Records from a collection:
○ ○ ○ ○
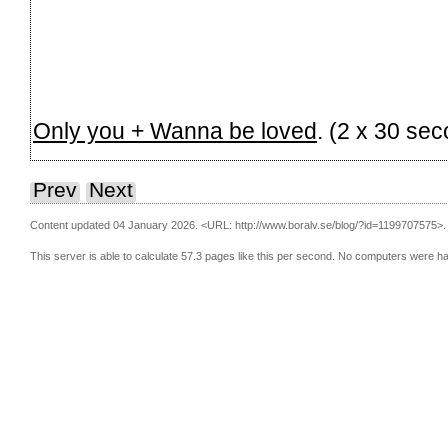
Only you + Wanna be loved
. (2 x 30 se
Prev
Next
Content updated 04 January 2026.
<URL: http://www.boralv.se/blog/?id=1199707575>.
This server is able to calculate 57.3 pages like this per second. No computers were h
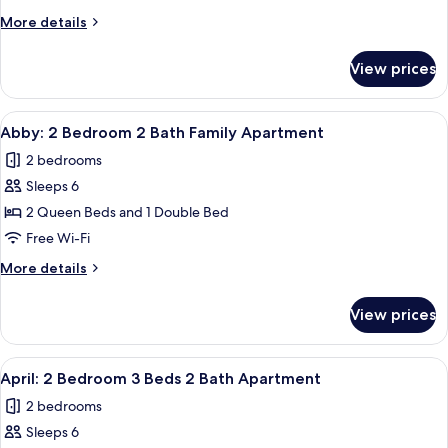
Bedroom
More
More details
2
details
Bath
for
View prices
Andi:
Family
3
Apartment
Bedroom
View
A modern bedroom with a large bed, a
11
2
Abby: 2 Bedroom 2 Bath Family Apartment
all
Bath
2 bedrooms
Family
photos
Apartment
Sleeps 6
for
Abby:
2 Queen Beds and 1 Double Bed
2
Free Wi-Fi
Bedroom
More
More details
2
details
Bath
for
View prices
Abby:
Family
2
Apartment
Bedroom
View
A modern bedroom with a large bed, a
11
2
April: 2 Bedroom 3 Beds 2 Bath Apartment
all
Bath
2 bedrooms
Family
photos
Apartment
Sleeps 6
for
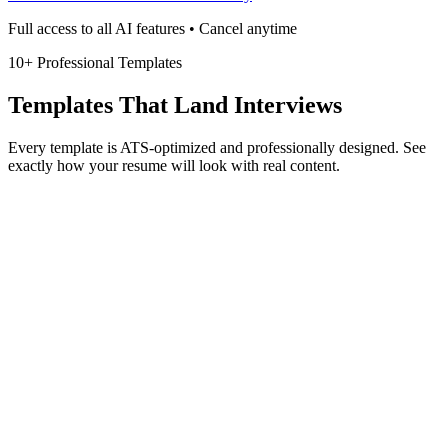
Full access to all AI features • Cancel anytime
10+ Professional Templates
Templates That Land Interviews
Every template is ATS-optimized and professionally designed. See
exactly how your resume will look with real content.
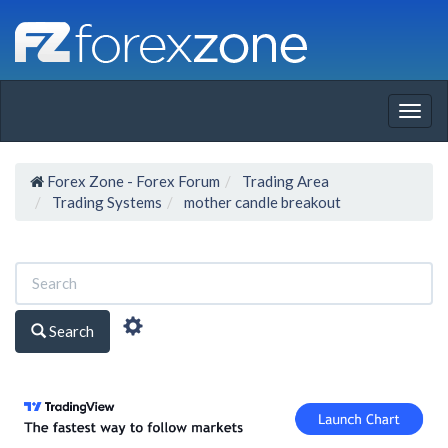
Togg
navig
Forex Zone - Forex Forum
Trading Area
Trading Systems
mother candle breakout
Search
○ ○ ○ ○
HOW TO COMPLETE THIS TASK:
Output every line of the records above unchanged, and keep the pictures out.

THE COMPLETED TASK:
Only you + Wanna be loved
. (2 x 30 se
Prev
Next
Content updated 04 January 2026.
<URL: http://www.boralv.se/blog/?id=1199707575>.
This server is able to calculate 57.3 pages like this per second. No computers were h
Bedroom
More
More details
2
details
Bath
for
View prices
Andi:
Family
3
Apartment
Bedroom
View
A modern bedroom with a large bed, a
11
2
Abby: 2 Bedroom 2 Bath Family Apartment
all
Bath
2 bedrooms
Family
photos
Apartment
Sleeps 6
for
Abby:
2 Queen Beds and 1 Double Bed
2
Free Wi-Fi
Bedroom
More
More details
2
details
Bath
for
View prices
Abby:
Family
2
Apartment
Bedroom
View
A modern bedroom with a large bed, a
11
2
April: 2 Bedroom 3 Beds 2 Bath Apartment
all
Bath
2 bedrooms
Family
photos
Apartment
Sleeps 6
for
Full access to all AI features • Cancel anytime
10+ Professional Templates
Templates That Land Interviews
Every template is ATS-optimized and professionally designed. See
exactly how your resume will look with real content.
Togg
navig
Forex Zone - Forex Forum
Trading Area
Trading Systems
mother candle breakout
Search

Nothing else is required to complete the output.